▶ [Exercise requirements] The entries that follow must be given again exactly, with the pictures excluded.

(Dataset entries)
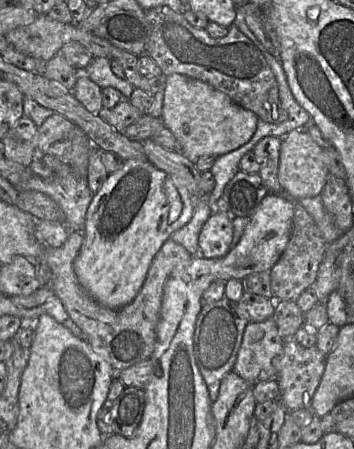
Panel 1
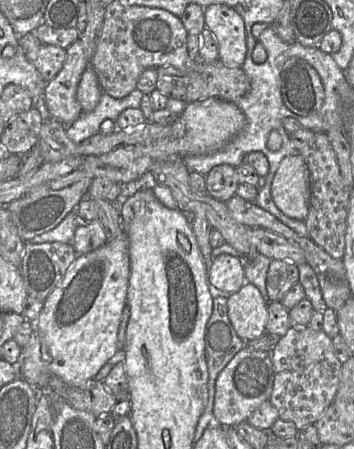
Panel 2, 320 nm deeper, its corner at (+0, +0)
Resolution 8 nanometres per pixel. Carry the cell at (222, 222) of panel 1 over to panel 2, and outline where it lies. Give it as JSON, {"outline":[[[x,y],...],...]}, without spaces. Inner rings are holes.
{"outline":[[[220,254],[212,258],[208,282],[216,290],[229,295],[237,292],[245,281],[242,257]]]}

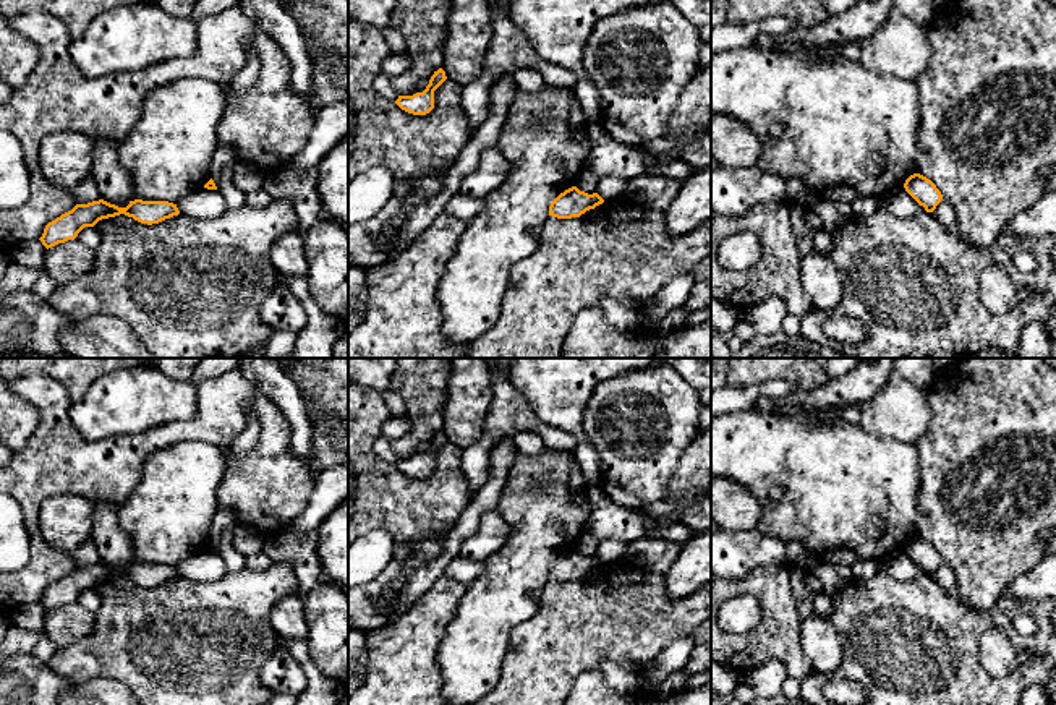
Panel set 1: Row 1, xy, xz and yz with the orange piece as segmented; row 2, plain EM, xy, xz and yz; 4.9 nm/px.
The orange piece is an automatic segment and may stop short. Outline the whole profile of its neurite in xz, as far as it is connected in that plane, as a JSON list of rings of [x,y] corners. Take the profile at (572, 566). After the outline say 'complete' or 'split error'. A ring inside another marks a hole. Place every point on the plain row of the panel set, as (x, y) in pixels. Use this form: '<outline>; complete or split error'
[[[572,549],[551,566],[549,579],[557,582],[580,580],[603,566],[604,562],[598,556],[588,558],[577,549]]]; complete

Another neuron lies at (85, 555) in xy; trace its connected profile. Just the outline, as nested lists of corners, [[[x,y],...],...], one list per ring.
[[[92,538],[79,545],[75,551],[70,553],[70,556],[76,567],[87,567],[102,562]]]

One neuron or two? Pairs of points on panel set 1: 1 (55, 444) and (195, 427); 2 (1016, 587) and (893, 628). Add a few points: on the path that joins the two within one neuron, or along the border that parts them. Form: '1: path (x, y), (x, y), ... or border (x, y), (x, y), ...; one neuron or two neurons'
1: path (89, 461), (117, 461), (161, 436); one neuron
2: border (1001, 595), (1038, 600); two neurons

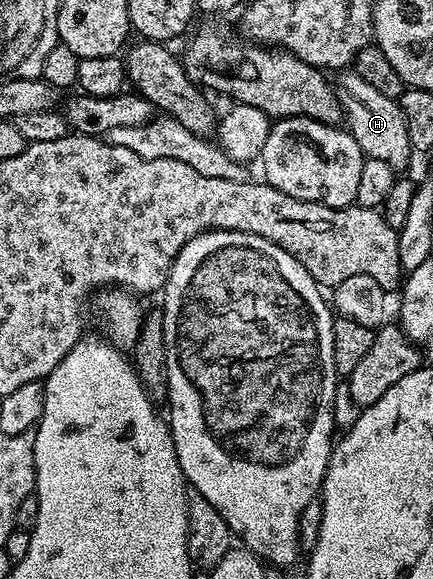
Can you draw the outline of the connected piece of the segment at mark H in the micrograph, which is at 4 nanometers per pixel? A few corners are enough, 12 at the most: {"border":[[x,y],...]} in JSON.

▶ [Solved problem]
Panel 1
Panel 2, 320 nm deeper, its corner at (+0, +0)
Resolution 8 nanometres per pixel. Carry the cell at (222, 222) of panel 1 over to panel 2, and outline where it lies. Give it as JSON, {"outline":[[[x,y],...],...]}, without spaces. Inner rings are holes.
{"outline":[[[220,254],[212,258],[208,282],[216,290],[229,295],[237,292],[245,281],[242,257]]]}

Panel set 1: Row 1, xy, xz and yz with the orange piece as segmented; row 2, plain EM, xy, xz and yz; 4.9 nm/px.
The orange piece is an automatic segment and may stop short. Outline the whole profile of its neurite in xz, as far as it is connected in that plane, as a JSON list of rings of [x,y] corners. Take the profile at (572, 566). After the outline say 'complete' or 'split error'. A ring inside another marks a hole. Place every point on the plain row of the panel set, as (x, y) in pixels. Use this form: '<outline>; complete or split error'
[[[572,549],[551,566],[549,579],[557,582],[580,580],[603,566],[604,562],[598,556],[588,558],[577,549]]]; complete

Another neuron lies at (85, 555) in xy; trace its connected profile. Just the outline, as nested lists of corners, [[[x,y],...],...], one list per ring.
[[[92,538],[79,545],[75,551],[70,553],[70,556],[76,567],[87,567],[102,562]]]

One neuron or two? Pairs of points on panel set 1: 1 (55, 444) and (195, 427); 2 (1016, 587) and (893, 628). Add a few points: on the path that joins the two within one neuron, or along the border that parts them. Form: '1: path (x, y), (x, y), ... or border (x, y), (x, y), ...; one neuron or two neurons'
1: path (89, 461), (117, 461), (161, 436); one neuron
2: border (1001, 595), (1038, 600); two neurons

Can you draw the outline of the connected piece of the segment at mark H in the micrograph, which is at 4 nanometers per pixel? A few corners are enough, 12 at the most: {"border":[[x,y],...]} in JSON.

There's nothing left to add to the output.